_TASKS TO CARRY OUT_.
(a) In the text about living an Open Life, what does openness effectively make obsolete?
(b) Resume the text about living an Open Life, picking up after its final sentence.

##### TEXT FOR ANALYSIS #####

Be that as it may, I still think setting a good example outweighs that issue. If enough people open up their lives and someone sees almost everyone of them takes a shower at least once a day, he'll probably consider following their example, even if he lives in rural Uganda and doesn't have proper plumbing.
Inappropriate content
If you give a contemporary teenager complete access to everyone's life, he might want to watch people in shower rooms all day long, or worse. There are a few reasons for why this is not a concern:
- There's so much in the world to see! You can watch millions of scientists, highly skilled workers, artists, various performers, presidents and kings - doing their best - in the greatest detail technology allows. Accessing this kind of information may be the ultimate way to bringing everything human in you forward and leaving your animal instincts behind.
- So much questions are not asked because people (especially children) are afraid to get in trouble just for asking them. With no more secrets, the answers are just there for everyone. And there's no such thing as an inappropriate curiosity. You could get burnt alive for asking if people can go to the Moon a few hunred years ago, you can get some social trouble for showing too much interest in other people's "private" matters, but should plain knowledge be considered really that harmful?
Something to keep to yourself
Is there nothing left to yourself if you live an Open Life? It's an interesting question. It's obvious almost everyone wants to have a haven, at least in his mind, where he could hide from the whole world. The really interesting question, though, is why we want it. Openness effectively obsoletes shame. Nobody is perfect, you can't really point your finger at anyone anymore once you've opened up yourself.
But still, even if technology gets to the point when we could publish our every thought and dream, there's so much that can never be published. The things that underpin our minds, the driving force behind our human nature. Call it "soul", the "condition for being human (ningen no joken)", or anything else - it's still there. You can try to describe it in words, but nobody seems to have successfully convey it in a way that would make it really open.

##### LISTED RECORDS #####

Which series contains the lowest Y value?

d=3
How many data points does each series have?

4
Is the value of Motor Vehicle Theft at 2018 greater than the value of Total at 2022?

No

#####

_RESPONSES BY ITEM NUMBER_.
(a) Shame.

(b)
Ubiquitous openness
The real benefits of open life come only when it spans whole peoples. You don't need secrets anymore, because you can see who accesses information and how they use it. You don't need to keep president's route confidential because you can track everyone who is armed in the area.
How?
Me
Regardless of concerns, I think I'm going to try openness. Stay tuned
Technology
ADSL
The "A" in ADSL stands for assymetrical, which inherently limits our ability to "broadcast" ourselves. Even if I get my cheapo USB webcam (should have gone for Ethernet) working with FreeBSD, I will hardly be able to publish the feed. The POTS around here is old, the distance is long and sometimes 512kbit/s drops to 32kbit/s [sic!].
The whole concept of assymetric access to information encourages us to consume more than we produce.
Information sources
Gadgets
- webcams
- cell phones
- GPS
- microphones
- all kinds of sensors
Electronic
- everything your network monitoring system does - publish it
- preened financial info
- hide credit card numbers
- hide sensitive info from statements
- e.g. paypal verification number
- everything about your computer(s)
- all kinds of different stats and data
- possibly - everything you type (preened)
Real life
- medical info
- all kinds of receipts
- thoughts
Syncronous publishing
You can't send a live video feed when you're off-line.